Outline records
━━━━
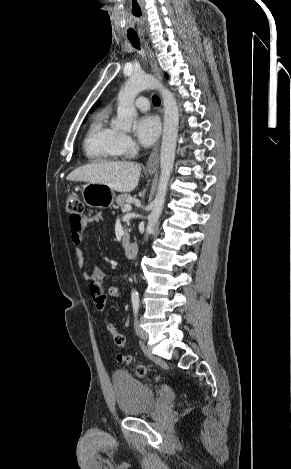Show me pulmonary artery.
I'll return each mask as SVG.
<instances>
[{
  "mask_svg": "<svg viewBox=\"0 0 291 469\" xmlns=\"http://www.w3.org/2000/svg\"><path fill=\"white\" fill-rule=\"evenodd\" d=\"M135 106L140 110H148L149 101L146 97L140 96L135 100Z\"/></svg>",
  "mask_w": 291,
  "mask_h": 469,
  "instance_id": "pulmonary-artery-1",
  "label": "pulmonary artery"
}]
</instances>
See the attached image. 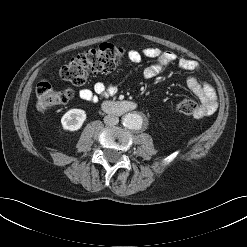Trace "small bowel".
Instances as JSON below:
<instances>
[{"label": "small bowel", "mask_w": 247, "mask_h": 247, "mask_svg": "<svg viewBox=\"0 0 247 247\" xmlns=\"http://www.w3.org/2000/svg\"><path fill=\"white\" fill-rule=\"evenodd\" d=\"M131 62L138 64L143 57L154 58L156 61L147 65L143 71V77L150 79L160 74L166 67L176 64L179 69L186 71H197L199 65L196 61L187 58H177L171 51H163L159 48L150 47L142 52L131 50L128 53ZM189 89L199 98L201 106L196 111L195 118H203L213 114L217 108V95L215 89L207 82L199 80L196 76L190 75L187 78ZM118 89L115 85L97 82L93 89H81L80 99L87 102H98L107 97H113Z\"/></svg>", "instance_id": "small-bowel-1"}]
</instances>
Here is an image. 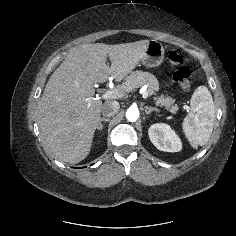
━━━━
Written request: Count the lines of the records above that contain the string "evenodd", matching case exactly, and give only the number.

Complete output: 2